All that negativity swayed followers from the fact that he threw for a little more than 2,000 yards and 14 touchdowns, while also rushing for nearly 900 yards and a team-high 16 touchdowns. He also was invited to the Elite 11 camp, putting up a respectable showing as one of 24 of the nation's top quarterbacks who competed in Malibu, Calif.

At 6-foot-5 and 220 pounds, considered a pro-style quarterback with dual-threat capabilities, Pike feels like Saturday will be something of an opportunity to not only right wrongs, but also to prove he can play the game.

"You're not in this game because you're Joe Schmo. You're here because you're a good football player, and everybody who's playing is a pretty good player," Pike said. "It's about me proving my ground and proving that I'm the best quarterback in the country. Now it's time to prove to everybody watching the game."

Strong family backing

Pike said his father has been one of his biggest supporters -- when times were exciting and especially when times were trying.

Mark Pike was a linebacker who played 12 seasons in the NFL with the Buffalo Bills. He was considered a special-teams juggernaut for the Bills after lining up at both linebacker and defensive end in college at Georgia Tech.

"He's always been there supporting me, and he's been there to help me with my recruiting process," Pike said of his father. "He gives me all of his love and support."

Pike said the two weighed all the pros and cons of him attending Auburn, and he eventually chose the Tigers over offers from Michigan, Arkansas, North Carolina, Purdue, Clemson, Tennessee and a host of other schools.

There was something about Auburn, however, that stood out. He was recruited by Gus Malzahn and Trooper Taylor. Malzahn is the former offensive coordinator at Auburn who took a head-coaching job at Arkansas State. Taylor is an assistant head coach and wide receivers coach.

And before Pike gets the chance to showcase his skills at Auburn, he'll get a chance to show that, despite the rocky past, he belongs at the Army game with the rest of the nation's super-talented players.

[+] EnlargeZeke Pike
Damon Sayles/ESPN.comZeke Pike committed to Auburn over Michigan, Arkansas, UNC, Clemson and others.

"There have been so many great players who have played in this game," Pike said. "It's just an honor to be in the same category as those guys.

"It's a journey of a lifetime. When you're young, you watch the game on TV, and you think about playing in it, but you don't know if you're ever going to make it. It's just an honor, and it's something I'm going to remember for the rest of my life."

Playing with a purpose

Pike said receiving the invitation to play in the Army game meant more than just playing against top players on a nationally televised stage. The game -- as well as the entire week the players are in San Antonio -- reminds him all of the sacrifices the military makes for the good of the nation.
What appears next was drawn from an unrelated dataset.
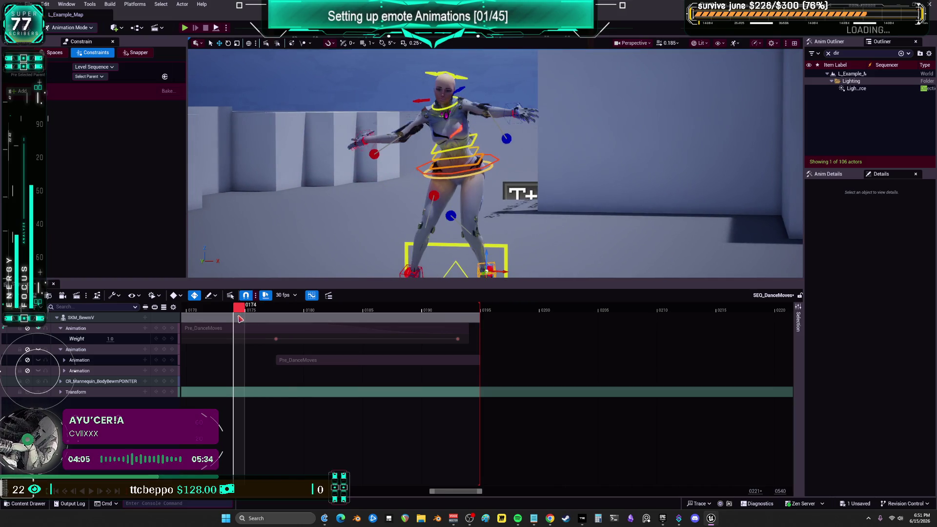
click(88, 318)
right_click(88, 318)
"I chose this game because it represents so much for our country," Pike said. "We're playing for a reason, where some of the other games are a little more fun and do a little more activities outside of football. Here, I think all of the guys are here for the right reason."

All of the players performed community service around San Antonio on Wednesday. Pike helped out with the Wounded Warriors Project, which assists the injured members of the armed forces, as well as rescue workers and volunteers.
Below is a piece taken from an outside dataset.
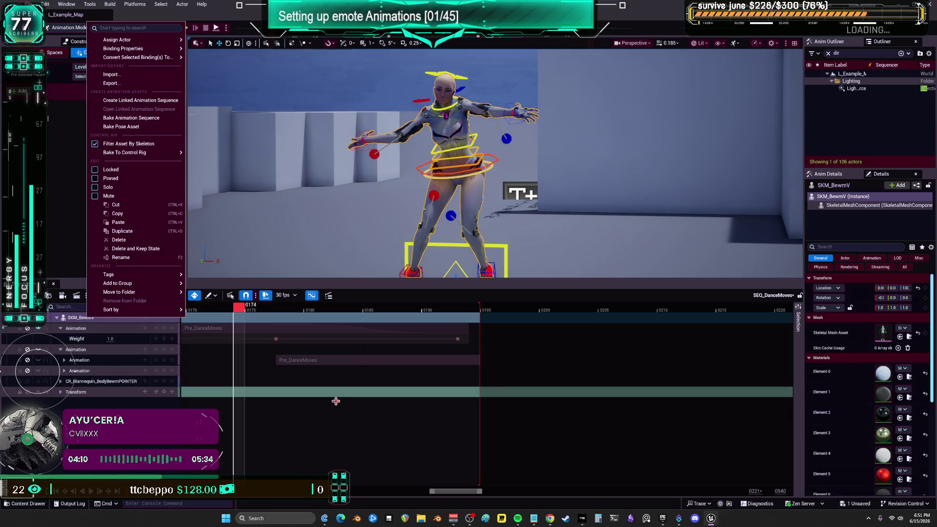
click(374, 368)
It's work such as this that helps keep Pike grounded and reminds him why he is here. It also is helping him send a message to those who have their own reservations about him. He's not a monster or someone who thrives on arrogance. He's a young football player who is continuing to blossom into adulthood.
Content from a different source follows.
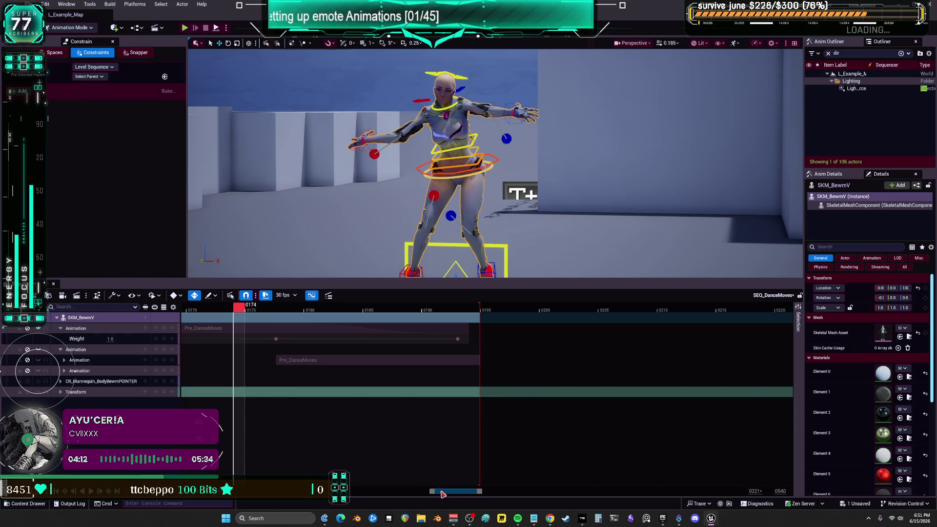
mouse_move(454, 491)
mouse_down()
mouse_move(322, 494)
mouse_move(338, 495)
mouse_up()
And with that comes maturity -- an area in which Pike has shown vast improvements.

"I can't please everybody," Pike said. "All I can do is go out and be me. While I'm here, I'm going to show I'm the best quarterback in the country and do my part with community service in giving back to those who have given for us. You really don't realize what the men and women fighting for our country have done until you get down here."